-- START --

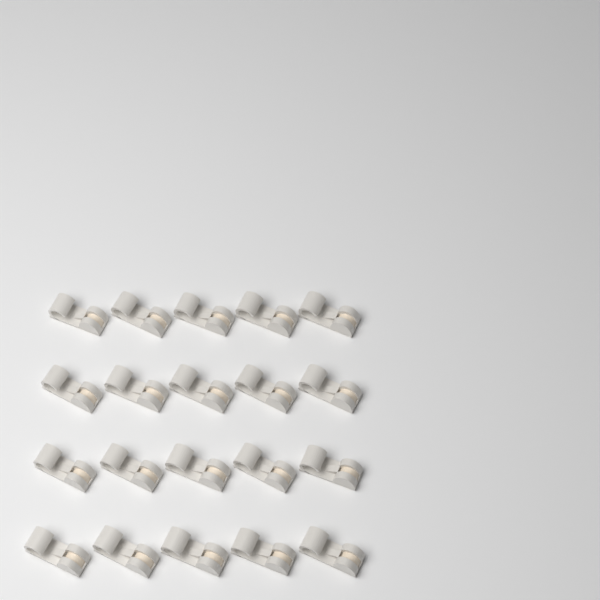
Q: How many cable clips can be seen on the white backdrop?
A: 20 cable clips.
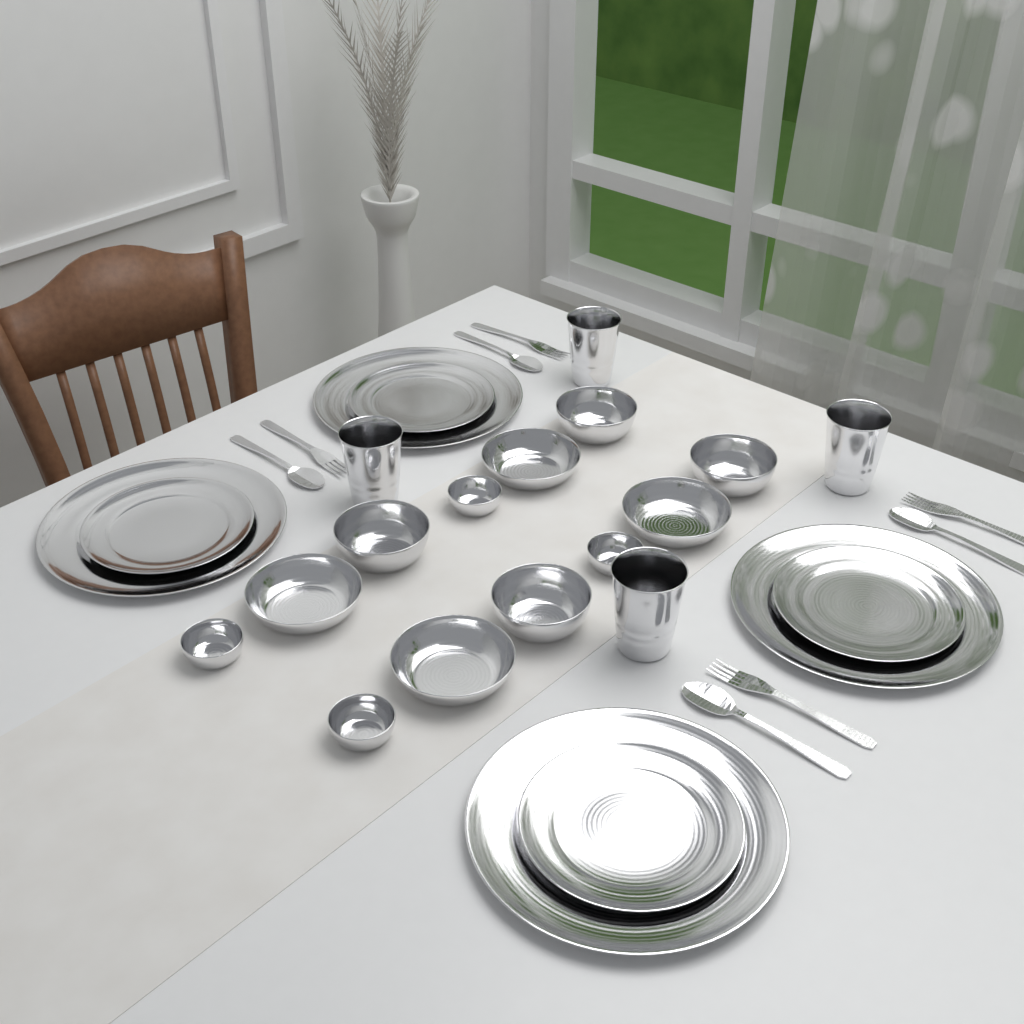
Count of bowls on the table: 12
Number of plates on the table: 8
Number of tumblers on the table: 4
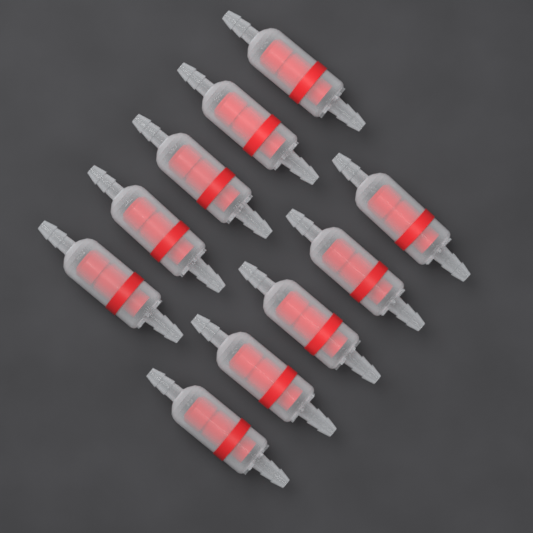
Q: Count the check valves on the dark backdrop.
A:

-- END --
-- START --

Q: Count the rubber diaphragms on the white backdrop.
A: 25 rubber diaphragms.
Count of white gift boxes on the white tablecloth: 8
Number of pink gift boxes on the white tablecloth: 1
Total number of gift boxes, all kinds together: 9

-- END --

▶ [YOUR INSTRUCTIONS]:
Write the lines from the one containing "Q: Count the rubber" through the one containing "Total number of", both included, as a JSON list of strings with one string per line and blank lines omitted.

▶ [PROBLEM SOLUTION]:
[
  "Q: Count the rubber diaphragms on the white backdrop.",
  "A: 25 rubber diaphragms.",
  "Count of white gift boxes on the white tablecloth: 8",
  "Number of pink gift boxes on the white tablecloth: 1",
  "Total number of gift boxes, all kinds together: 9"
]